La violación del Distrito Escolar Unificado de Los Ángeles (LAUSD) expone una vulnerabilidad de contraseña a medida que los ciberdelincuentes continúan usando credenciales comprometidas para aumentar los ataques de ransomware en la educación.

La violación del LAUSD del Día del Trabajo causó graves interrupciones en el correo electrónico, las computadoras y las aplicaciones en todo el condado. No está claro qué datos sobre los estudiantes o el personal extrajeron los atacantes.

Existe una tendencia significativa hacia los ataques de ransomware en la educación, un área muy sensible. La naturaleza temporal de los estudiantes hace que las cuentas y las contraseñas sean vulnerables a los ataques. El entorno abierto que crean las escuelas para fomentar la exploración de los estudiantes y la relativa ingenuidad de la industria en lo que respecta a la ciberseguridad están impulsando los ataques.

La rotura en LAUSD y lo que sucedió después.

Cuatro días después del hackeo, se informó que en los meses previos al ataque, los perpetradores habían proporcionado las credenciales de la cuenta de red del distrito escolar para venderlas en la dark web. Las credenciales robadas incluían una dirección de correo electrónico que terminaba en @lausd.net como nombre de usuario y contraseña comprometidos.

LAUSD respondió en una actualización que "se centró en los inicios de sesión de correo electrónico pirateados que se encuentran en sitios web maliciosos no relacionados con este ataque, como lo demuestran los investigadores federales". El informe de violación de LAUSD confirma que el FBI y CISA están investigando. El FBI y CISA, así como la evidencia relacionada con el hackeo, confirman que los atacantes probablemente usaron credenciales pirateadas para obtener acceso inicial a la red de LAUSD para obtener el control. Las contraseñas son cada vez más privilegiadas. El FBI y CISA supervisan el grupo de ransomware Vice Society, que admitió un ataque TTP, que implica "elevar privilegios y luego acceder a una cuenta de administrador de dominio". El equipo de ransomware usó scripts para cambiar las contraseñas de las cuentas en línea para que la organización de la víctima no pudiera reparar la brecha.

Como se explica en el aviso del FBI y CISA, "es probable que los miembros de Vice Society obtengan acceso inicial a la web debido a credenciales comprometidas al usar aplicaciones web". LAUSD alienta a los titulares de cuentas a acceder a MyData en https://mydata.lausd.net utilizando sus credenciales de SSO (es decir, nombre de usuario y contraseña de correo electrónico). enviado por correo electrónico al LAUSD). Una forma de asegurarse de que SSO funcione es ir a la sección "Inside LAUSD" de la página de inicio de LAUSD www.lausd.net".

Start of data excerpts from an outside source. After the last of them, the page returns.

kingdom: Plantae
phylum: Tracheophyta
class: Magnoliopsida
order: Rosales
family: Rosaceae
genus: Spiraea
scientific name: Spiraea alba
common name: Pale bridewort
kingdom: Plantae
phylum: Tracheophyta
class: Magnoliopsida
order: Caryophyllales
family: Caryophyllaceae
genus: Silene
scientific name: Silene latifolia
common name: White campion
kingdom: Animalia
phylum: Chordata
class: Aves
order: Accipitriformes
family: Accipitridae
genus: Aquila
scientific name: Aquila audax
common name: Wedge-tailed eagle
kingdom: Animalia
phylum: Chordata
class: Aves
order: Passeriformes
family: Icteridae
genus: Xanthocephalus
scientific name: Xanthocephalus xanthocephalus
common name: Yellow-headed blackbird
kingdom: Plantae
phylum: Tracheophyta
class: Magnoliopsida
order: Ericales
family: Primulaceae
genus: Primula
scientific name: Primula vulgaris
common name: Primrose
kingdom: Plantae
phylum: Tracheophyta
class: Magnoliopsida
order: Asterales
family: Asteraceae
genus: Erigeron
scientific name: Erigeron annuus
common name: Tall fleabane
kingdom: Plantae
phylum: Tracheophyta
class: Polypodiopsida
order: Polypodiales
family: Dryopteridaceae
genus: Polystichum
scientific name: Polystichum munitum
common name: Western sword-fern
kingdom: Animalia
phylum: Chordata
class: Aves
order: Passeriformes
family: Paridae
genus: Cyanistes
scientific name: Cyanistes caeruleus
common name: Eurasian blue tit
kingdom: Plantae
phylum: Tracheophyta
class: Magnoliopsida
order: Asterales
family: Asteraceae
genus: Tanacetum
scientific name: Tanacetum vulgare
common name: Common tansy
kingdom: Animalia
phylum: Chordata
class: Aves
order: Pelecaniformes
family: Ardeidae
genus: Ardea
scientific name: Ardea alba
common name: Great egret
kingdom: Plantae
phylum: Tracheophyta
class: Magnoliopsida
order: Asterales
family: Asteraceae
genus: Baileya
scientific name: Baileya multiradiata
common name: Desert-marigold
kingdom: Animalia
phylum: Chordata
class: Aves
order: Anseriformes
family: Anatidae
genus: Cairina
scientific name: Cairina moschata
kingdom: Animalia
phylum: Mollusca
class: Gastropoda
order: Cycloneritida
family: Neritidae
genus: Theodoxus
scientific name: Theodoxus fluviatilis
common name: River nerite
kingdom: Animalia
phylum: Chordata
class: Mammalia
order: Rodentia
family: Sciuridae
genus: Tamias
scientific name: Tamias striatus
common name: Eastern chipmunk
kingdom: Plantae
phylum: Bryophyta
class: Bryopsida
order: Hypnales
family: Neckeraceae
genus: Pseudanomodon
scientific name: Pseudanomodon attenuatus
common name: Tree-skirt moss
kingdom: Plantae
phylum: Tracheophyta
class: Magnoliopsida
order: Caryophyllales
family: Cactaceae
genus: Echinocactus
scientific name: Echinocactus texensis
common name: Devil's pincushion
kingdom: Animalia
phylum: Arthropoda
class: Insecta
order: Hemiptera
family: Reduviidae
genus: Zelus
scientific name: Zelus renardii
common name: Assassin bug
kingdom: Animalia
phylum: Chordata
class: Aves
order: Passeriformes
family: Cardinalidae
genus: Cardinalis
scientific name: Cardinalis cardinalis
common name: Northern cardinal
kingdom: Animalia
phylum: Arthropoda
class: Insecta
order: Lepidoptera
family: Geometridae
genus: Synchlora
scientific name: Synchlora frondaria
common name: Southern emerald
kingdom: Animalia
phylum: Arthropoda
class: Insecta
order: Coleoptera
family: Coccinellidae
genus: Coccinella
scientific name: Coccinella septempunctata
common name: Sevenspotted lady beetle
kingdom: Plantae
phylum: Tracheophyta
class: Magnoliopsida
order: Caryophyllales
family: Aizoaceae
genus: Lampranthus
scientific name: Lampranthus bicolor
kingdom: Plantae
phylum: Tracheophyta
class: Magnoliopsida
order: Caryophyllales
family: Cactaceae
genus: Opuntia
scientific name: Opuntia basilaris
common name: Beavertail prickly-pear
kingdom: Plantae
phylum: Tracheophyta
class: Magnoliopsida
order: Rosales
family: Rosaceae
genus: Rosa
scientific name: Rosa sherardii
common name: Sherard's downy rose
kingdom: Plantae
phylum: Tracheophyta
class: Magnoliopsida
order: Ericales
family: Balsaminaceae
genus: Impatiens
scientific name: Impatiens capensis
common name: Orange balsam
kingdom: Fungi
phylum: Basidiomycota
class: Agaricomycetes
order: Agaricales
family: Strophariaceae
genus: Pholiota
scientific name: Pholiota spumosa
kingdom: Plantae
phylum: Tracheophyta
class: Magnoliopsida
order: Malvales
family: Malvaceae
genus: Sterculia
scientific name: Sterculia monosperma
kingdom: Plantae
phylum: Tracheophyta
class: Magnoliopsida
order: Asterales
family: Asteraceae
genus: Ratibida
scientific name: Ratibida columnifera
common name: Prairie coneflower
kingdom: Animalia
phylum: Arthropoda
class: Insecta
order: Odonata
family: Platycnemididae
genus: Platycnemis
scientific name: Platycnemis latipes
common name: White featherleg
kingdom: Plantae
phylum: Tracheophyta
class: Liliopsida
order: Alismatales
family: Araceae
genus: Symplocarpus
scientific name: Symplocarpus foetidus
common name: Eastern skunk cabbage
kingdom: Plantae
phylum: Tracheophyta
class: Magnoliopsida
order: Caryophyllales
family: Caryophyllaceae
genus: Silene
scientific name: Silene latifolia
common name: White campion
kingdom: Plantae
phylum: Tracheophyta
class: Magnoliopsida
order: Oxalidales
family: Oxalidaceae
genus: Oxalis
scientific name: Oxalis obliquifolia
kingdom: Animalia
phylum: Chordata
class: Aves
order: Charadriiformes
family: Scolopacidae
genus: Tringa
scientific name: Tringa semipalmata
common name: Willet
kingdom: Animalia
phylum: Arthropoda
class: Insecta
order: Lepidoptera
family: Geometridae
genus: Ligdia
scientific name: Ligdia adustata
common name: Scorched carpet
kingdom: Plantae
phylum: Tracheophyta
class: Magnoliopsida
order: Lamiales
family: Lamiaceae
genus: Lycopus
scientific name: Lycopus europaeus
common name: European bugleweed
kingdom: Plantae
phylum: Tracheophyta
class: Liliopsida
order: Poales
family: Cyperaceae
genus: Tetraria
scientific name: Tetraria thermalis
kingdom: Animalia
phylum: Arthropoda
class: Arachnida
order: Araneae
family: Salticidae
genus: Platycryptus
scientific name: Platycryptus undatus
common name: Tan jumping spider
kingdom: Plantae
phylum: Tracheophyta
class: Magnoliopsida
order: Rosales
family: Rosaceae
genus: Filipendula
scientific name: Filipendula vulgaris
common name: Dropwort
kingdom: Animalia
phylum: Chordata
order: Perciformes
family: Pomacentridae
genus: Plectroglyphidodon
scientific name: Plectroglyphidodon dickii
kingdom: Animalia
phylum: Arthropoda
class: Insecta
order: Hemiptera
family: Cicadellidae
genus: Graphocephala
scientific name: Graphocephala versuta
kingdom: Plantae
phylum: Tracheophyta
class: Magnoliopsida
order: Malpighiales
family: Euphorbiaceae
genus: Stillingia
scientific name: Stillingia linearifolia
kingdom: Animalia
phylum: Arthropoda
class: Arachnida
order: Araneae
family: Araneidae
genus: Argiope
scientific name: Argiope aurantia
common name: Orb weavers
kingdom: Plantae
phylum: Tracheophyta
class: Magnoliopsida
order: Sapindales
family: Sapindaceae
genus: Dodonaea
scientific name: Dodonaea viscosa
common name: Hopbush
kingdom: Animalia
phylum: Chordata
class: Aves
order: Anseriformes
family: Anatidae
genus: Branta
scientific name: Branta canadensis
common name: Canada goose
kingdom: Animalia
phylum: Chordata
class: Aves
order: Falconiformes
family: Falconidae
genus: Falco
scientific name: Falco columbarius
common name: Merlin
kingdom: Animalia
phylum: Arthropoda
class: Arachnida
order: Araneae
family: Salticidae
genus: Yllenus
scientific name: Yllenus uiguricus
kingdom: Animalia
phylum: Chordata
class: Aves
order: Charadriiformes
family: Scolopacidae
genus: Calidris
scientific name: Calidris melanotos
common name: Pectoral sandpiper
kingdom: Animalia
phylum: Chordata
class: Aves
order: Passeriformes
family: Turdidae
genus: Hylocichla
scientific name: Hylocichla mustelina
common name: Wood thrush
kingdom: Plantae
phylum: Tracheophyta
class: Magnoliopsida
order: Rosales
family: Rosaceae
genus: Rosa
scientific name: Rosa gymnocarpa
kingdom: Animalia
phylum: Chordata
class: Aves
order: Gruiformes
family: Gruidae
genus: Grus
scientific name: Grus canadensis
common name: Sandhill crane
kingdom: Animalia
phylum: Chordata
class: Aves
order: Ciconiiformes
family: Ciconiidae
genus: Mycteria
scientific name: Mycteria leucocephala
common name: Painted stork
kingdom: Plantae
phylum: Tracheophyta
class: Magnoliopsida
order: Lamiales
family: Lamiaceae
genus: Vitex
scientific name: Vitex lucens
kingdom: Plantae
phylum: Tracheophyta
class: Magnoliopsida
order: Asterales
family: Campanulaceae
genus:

La página de inicio, el correo electrónico y el inicio de sesión único son aplicaciones vulnerables al acceder a Internet. Los Hackers que acceden a correos electrónicos con contraseñas comprometidas pueden usar el inicio de sesión único para acceder a los datos a través de MyData y cualquier aplicación que permita el acceso de inicio de sesión único. Después del hackeo, LAUSD requirió que el personal y los estudiantes restablecieran sus contraseñas en el sitio web del distrito para el sufijo de correo electrónico @LAUSD.net antes de que pudieran iniciar sesión en sus sistemas. Esto es lo que harán en caso de que se descifre la contraseña del correo electrónico para evitar más infracciones.

Hay un aumento de los ataques de ransomware en la educación este año.

Los grupos de ransomware a menudo atacan la educación, lo que lleva al acceso no autorizado y al robo de identidad del personal y los estudiantes. La aceptación de los maestros, el personal y los estudiantes para trabajar y aprender en línea ha ampliado el panorama de amenazas: los ataques de ransomware educativo han ido en aumento desde 2019.

El FBI confirma la venta de contraseñas educativas pirateadas, incluidos anuncios oscuros en línea de 2000 nombres de usuario y contraseñas de universidades estadounidenses. En los Estados Unidos en el sufijo de dominio .edu en 2020. En 2021, el FBI identificó 36 000 combinaciones de direcciones de correo electrónico y contraseñas para dominios .edu en la plataforma pública de mensajería instantánea.

Este año, el FBI descubrió que varios foros rusos sobre delitos cibernéticos vendieron o divulgaron credenciales de red y acceso VPN a "varias universidades e instituciones de educación superior identificadas" en los Estados Unidos. UU., algunos de los cuales tienen capturas de pantalla como prueba de acceso”.